La 1ère édition du Sommet International des Femmes Leaders d’Afrique et d’Ailleurs Inspirantes (SIFLAAI), qui s'est tenue à Libreville du 8 au 16 juillet, s’est achevé sur l’idée de la création d’une fédération féminine panafricaine. Magistrate de profession et organisatrice de cet événement, qui a réuni plus d’une vingtaine de délégations étrangères, Mme Sidonie Flore Ouwé s’explique sur cet ambitieux projet.

Propos recueillis par Clément YAO, envoyé spécial à Libreville (Gabon)

Quel bilan faites-vous de ce premier Sommet international de Libreville ?

Ce bilan est positif. Il est au-delà même de nos attentes. Ce premier sommet a été un coup de maître, si je puis m’exprimer ainsi. De mémoire, le Gabon, mon pays, n’avait jamais organisé une rencontre féminine de cette envergure. Toute modestie mise part, la première édition du SIFLAAI a tenu toutes ses promesses. Outre la présence des femmes gabonaises les plus représentatives, nous avons accueilli plus d’une vingtaine de délégations de femmes venues de toute l’Afrique et du reste du monde.

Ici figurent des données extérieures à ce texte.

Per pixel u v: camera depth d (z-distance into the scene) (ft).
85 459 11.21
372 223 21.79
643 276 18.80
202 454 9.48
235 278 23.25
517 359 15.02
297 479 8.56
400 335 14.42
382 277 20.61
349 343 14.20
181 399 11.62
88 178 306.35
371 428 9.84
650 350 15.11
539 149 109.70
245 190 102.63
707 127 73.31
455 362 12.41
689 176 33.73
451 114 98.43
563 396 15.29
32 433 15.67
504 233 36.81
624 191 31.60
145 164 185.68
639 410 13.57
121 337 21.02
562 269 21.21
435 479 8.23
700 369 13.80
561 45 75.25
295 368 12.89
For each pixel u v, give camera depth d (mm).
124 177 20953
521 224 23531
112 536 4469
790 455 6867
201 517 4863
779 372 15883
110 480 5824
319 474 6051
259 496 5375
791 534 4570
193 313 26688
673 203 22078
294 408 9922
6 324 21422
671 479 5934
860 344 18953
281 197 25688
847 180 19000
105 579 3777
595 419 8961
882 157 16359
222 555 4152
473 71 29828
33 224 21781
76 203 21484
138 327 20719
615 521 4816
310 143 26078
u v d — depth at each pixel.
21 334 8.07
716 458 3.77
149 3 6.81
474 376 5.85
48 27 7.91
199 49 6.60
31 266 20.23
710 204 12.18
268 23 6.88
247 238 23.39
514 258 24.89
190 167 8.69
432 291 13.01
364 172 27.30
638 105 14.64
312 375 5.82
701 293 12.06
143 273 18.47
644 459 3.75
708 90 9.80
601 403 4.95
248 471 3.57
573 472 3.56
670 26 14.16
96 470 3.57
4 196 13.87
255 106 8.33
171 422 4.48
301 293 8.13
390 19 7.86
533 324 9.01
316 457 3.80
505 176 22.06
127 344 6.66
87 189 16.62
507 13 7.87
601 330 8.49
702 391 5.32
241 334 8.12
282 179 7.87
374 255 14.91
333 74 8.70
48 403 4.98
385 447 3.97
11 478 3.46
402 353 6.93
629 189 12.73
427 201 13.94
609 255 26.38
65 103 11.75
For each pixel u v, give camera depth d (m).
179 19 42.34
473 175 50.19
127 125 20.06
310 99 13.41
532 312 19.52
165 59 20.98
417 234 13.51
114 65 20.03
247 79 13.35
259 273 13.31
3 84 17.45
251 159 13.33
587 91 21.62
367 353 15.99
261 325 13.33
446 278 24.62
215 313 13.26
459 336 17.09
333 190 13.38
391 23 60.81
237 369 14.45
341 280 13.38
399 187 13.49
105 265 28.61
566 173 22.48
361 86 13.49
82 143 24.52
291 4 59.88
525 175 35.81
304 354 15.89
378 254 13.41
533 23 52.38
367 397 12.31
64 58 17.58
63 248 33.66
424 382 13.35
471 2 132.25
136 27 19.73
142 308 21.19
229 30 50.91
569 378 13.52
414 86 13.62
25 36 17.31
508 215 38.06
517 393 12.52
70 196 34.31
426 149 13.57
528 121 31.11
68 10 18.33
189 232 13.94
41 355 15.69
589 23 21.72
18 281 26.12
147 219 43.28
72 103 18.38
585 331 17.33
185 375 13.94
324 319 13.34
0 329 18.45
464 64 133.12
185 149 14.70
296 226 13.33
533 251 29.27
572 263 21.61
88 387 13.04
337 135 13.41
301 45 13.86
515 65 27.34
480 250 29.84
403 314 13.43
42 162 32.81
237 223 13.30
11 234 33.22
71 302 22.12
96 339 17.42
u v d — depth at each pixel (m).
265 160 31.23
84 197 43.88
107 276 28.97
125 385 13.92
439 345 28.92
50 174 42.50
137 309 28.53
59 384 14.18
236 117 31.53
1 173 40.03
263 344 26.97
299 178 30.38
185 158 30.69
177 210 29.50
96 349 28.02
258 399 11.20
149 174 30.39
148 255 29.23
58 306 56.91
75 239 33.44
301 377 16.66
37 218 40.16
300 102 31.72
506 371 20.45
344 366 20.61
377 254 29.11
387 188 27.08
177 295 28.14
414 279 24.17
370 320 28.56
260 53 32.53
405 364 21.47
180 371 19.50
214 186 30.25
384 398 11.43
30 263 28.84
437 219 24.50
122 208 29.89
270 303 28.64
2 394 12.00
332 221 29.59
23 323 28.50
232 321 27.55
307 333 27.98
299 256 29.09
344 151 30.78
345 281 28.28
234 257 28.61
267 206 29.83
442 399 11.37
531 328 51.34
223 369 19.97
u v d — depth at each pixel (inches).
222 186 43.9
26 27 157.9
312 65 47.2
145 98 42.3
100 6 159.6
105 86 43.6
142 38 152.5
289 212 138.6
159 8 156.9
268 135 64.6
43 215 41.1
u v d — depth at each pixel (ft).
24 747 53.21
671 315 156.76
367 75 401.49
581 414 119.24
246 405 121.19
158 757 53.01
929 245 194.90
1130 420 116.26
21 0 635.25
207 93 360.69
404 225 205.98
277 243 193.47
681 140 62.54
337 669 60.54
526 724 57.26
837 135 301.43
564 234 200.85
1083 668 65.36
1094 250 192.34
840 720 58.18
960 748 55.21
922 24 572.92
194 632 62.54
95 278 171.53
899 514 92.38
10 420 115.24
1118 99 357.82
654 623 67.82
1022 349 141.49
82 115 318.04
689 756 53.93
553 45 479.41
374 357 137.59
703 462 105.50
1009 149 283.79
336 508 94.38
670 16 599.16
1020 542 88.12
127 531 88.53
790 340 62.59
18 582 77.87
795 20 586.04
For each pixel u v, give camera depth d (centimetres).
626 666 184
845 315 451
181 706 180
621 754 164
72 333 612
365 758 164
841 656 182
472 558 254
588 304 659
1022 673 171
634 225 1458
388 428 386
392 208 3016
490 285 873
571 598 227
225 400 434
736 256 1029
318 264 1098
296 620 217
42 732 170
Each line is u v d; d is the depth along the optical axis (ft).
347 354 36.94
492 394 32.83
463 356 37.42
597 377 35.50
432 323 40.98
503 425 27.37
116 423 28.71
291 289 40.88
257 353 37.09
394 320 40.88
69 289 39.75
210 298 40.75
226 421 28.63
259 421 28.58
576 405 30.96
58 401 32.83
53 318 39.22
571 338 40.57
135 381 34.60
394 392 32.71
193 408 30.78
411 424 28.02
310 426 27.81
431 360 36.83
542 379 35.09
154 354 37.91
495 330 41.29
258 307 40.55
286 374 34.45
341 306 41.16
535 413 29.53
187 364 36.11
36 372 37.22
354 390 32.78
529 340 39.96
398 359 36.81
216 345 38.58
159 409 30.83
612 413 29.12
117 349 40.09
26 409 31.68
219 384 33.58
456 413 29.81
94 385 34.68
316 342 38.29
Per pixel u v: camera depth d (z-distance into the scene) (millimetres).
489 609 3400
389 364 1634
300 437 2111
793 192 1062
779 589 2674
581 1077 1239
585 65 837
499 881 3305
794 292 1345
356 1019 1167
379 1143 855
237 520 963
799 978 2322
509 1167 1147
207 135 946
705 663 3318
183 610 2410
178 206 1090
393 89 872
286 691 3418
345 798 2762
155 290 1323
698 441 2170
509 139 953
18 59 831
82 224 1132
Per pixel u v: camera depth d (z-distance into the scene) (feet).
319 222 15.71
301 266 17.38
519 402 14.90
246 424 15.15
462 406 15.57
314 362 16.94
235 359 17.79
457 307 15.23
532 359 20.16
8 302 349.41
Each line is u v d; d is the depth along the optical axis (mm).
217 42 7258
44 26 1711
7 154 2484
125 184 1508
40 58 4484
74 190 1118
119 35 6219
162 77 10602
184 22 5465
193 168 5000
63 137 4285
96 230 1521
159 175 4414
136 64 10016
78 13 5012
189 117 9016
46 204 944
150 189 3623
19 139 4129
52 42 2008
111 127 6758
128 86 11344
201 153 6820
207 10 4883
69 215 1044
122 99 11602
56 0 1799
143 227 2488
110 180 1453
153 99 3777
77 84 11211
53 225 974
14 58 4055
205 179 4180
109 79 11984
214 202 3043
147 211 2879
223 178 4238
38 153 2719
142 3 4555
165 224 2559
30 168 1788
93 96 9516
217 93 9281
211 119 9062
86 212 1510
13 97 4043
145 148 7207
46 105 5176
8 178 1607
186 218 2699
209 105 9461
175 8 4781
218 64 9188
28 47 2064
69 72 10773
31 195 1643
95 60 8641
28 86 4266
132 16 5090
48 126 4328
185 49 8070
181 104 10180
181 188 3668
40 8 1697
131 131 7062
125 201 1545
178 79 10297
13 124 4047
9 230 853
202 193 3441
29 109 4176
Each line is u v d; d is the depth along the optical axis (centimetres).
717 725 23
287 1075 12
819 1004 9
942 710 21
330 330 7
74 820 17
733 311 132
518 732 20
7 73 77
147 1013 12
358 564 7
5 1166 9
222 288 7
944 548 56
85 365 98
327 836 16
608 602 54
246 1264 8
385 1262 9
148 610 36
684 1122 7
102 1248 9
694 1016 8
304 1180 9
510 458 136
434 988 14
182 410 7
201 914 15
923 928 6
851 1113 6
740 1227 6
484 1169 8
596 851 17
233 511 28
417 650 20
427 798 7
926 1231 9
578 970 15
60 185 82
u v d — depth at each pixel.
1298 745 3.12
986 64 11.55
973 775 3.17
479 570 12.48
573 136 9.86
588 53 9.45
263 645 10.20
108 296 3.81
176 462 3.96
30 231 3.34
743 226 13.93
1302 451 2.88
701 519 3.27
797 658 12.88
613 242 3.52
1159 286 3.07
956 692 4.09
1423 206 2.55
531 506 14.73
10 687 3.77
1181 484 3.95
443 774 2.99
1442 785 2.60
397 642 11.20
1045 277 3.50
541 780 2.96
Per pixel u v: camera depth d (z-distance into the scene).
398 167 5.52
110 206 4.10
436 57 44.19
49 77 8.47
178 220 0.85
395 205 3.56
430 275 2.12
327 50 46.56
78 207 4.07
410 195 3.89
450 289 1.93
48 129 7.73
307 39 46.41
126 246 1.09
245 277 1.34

Quant aux débats sur « Le renouveau pragmatique de l’autonomisation de la femme par exemple », le thème principal de ce sommet, ils ont été d’un très bon niveau, et les échanges ont également été de bonne qualité dans l’ensemble. Nos participantes sont reparties dans leurs pays respectifs plus que satisfaites. Comme vous avez pu l’observer, la presse locale et internationale en ont donné un très large écho. Au terme de cette semaine de réflexions, nous retenons que, nous les femmes, nous devons continuer à apporter de l’amour et de l’humanisme pour lever les obstacles et les hostilités à l’effectivité de notre autonomisation. Chaque fois que nous nous retrouvons, comme cela a été le cas à Libreville du 8 au 16 juillet, nous réfléchissons à des solutions communes pour nous sortir d’affaire car, je crois, nous vivons quasiment les mêmes problèmes à l’échelle du Continent.  

On observe que, dans la plupart des pays africains, des dispositions existent pour favoriser l’autonomisation de la femme, mais que dans la pratique, en revanche, les chosent semblent souvent coincer...

C’est exact, nous sommes conscientes que notre sort dépend en grande partie du politique, et qu’en général les promesses ne sont pas toujours tenues. Il ne suffit plus de dénoncer ce qui ne va pas, mais il nous faut agir. Nous devons être présentes dans les instances de décisions pour y apporter notre brin d’amour et d’humanisme. C’est à ce prix que nous réussirons à faire bouger les choses.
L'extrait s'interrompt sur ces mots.